Held: The means of transport was incidental to the execution of work, which the servant wasemployed to do and that the prohibitions of the use of an uninsured motorcar merely limited the mode of executing the work, breach of the prohibition did not exclude the liability of the company to the respondent.
In Rand v. Craig, Carters were employed by a contractor to take rubbish from certain works to his dump and were strictly forbidden not to hip it anywhere else. Some of the carters, without knowledge of the contractors, and in contravention of their orders took the rubbish to a piece of unfenced land belonging to the plaintiff as it was nearer the works that the dump of contractor.

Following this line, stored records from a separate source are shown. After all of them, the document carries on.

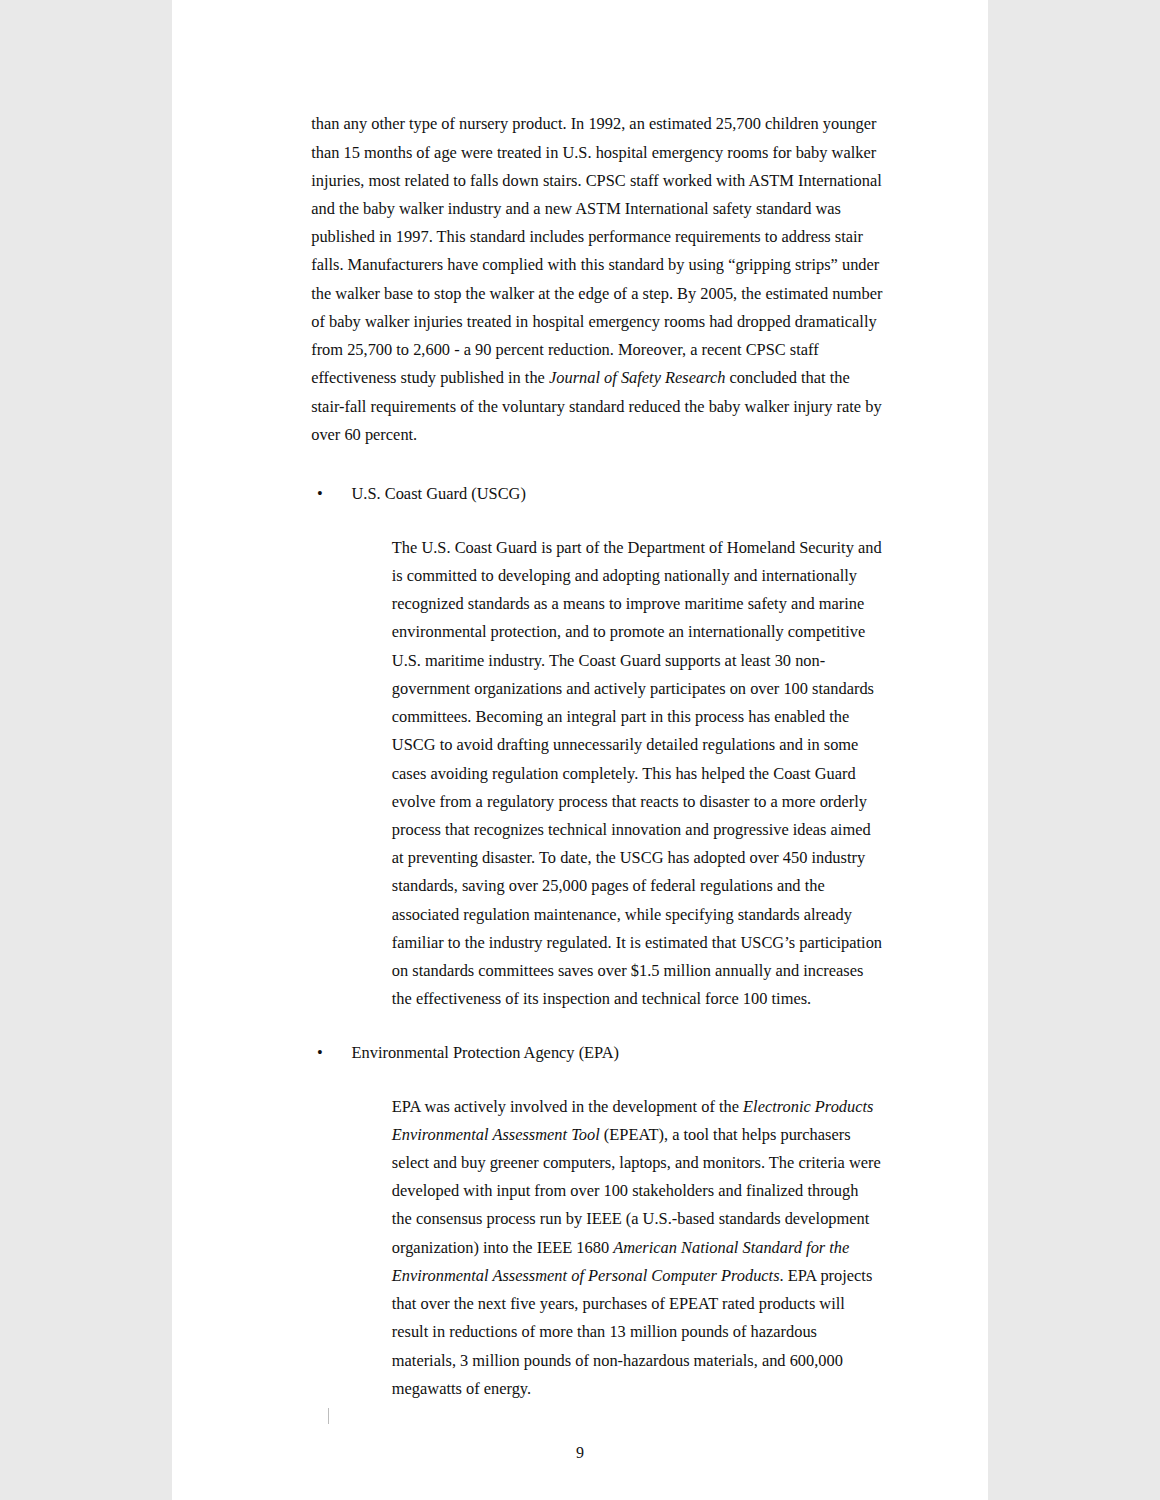than any other type of nursery product. In 1992, an estimated 25,700 children younger than 15 months of age were treated in U.S. hospital emergency rooms for baby walker injuries, most related to falls down stairs. CPSC staff worked with ASTM International and the baby walker industry and a new ASTM International safety standard was published in 1997. This standard includes performance requirements to address stair falls. Manufacturers have complied with this standard by using “gripping strips” under the walker base to stop the walker at the edge of a step. By 2005, the estimated number of baby walker injuries treated in hospital emergency rooms had dropped dramatically from 25,700 to 2,600 - a 90 percent reduction. Moreover, a recent CPSC staff effectiveness study published in the Journal of Safety Research concluded that the stair-fall requirements of the voluntary standard reduced the baby walker injury rate by over 60 percent.
U.S. Coast Guard (USCG)
The U.S. Coast Guard is part of the Department of Homeland Security and is committed to developing and adopting nationally and internationally recognized standards as a means to improve maritime safety and marine environmental protection, and to promote an internationally competitive U.S. maritime industry. The Coast Guard supports at least 30 non-government organizations and actively participates on over 100 standards committees. Becoming an integral part in this process has enabled the USCG to avoid drafting unnecessarily detailed regulations and in some cases avoiding regulation completely. This has helped the Coast Guard evolve from a regulatory process that reacts to disaster to a more orderly process that recognizes technical innovation and progressive ideas aimed at preventing disaster. To date, the USCG has adopted over 450 industry standards, saving over 25,000 pages of federal regulations and the associated regulation maintenance, while specifying standards already familiar to the industry regulated. It is estimated that USCG’s participation on standards committees saves over $1.5 million annually and increases the effectiveness of its inspection and technical force 100 times.
Environmental Protection Agency (EPA)
EPA was actively involved in the development of the Electronic Products Environmental Assessment Tool (EPEAT), a tool that helps purchasers select and buy greener computers, laptops, and monitors. The criteria were developed with input from over 100 stakeholders and finalized through the consensus process run by IEEE (a U.S.-based standards development organization) into the IEEE 1680 American National Standard for the Environmental Assessment of Personal Computer Products. EPA projects that over the next five years, purchases of EPEAT rated products will result in reductions of more than 13 million pounds of hazardous materials, 3 million pounds of non-hazardous materials, and 600,000 megawatts of energy.
9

Held: The illegal acts complained of where not within the sphere of the carter’s employment and consequently the contractor was not liable for them.

5. Whether the act was a deliberate criminal act
In Lloyd-v-Grace Smith & Co., the plaintiff had sought advice from the defendants, a firm of solicitors, whose managing clerk conducted conveyance work without supervision. He advised the plaintiff to sell some property, fraudulently persuading her to sign certain documents that transferred the property to him. He disposed of it and kept the proceeds.
Held: Even though the fraud had not been committed for the benefit of the employers, nevertheless they were liable, for the clerk had been placed in position to carry over such work and had acted throughout in the course of his employment.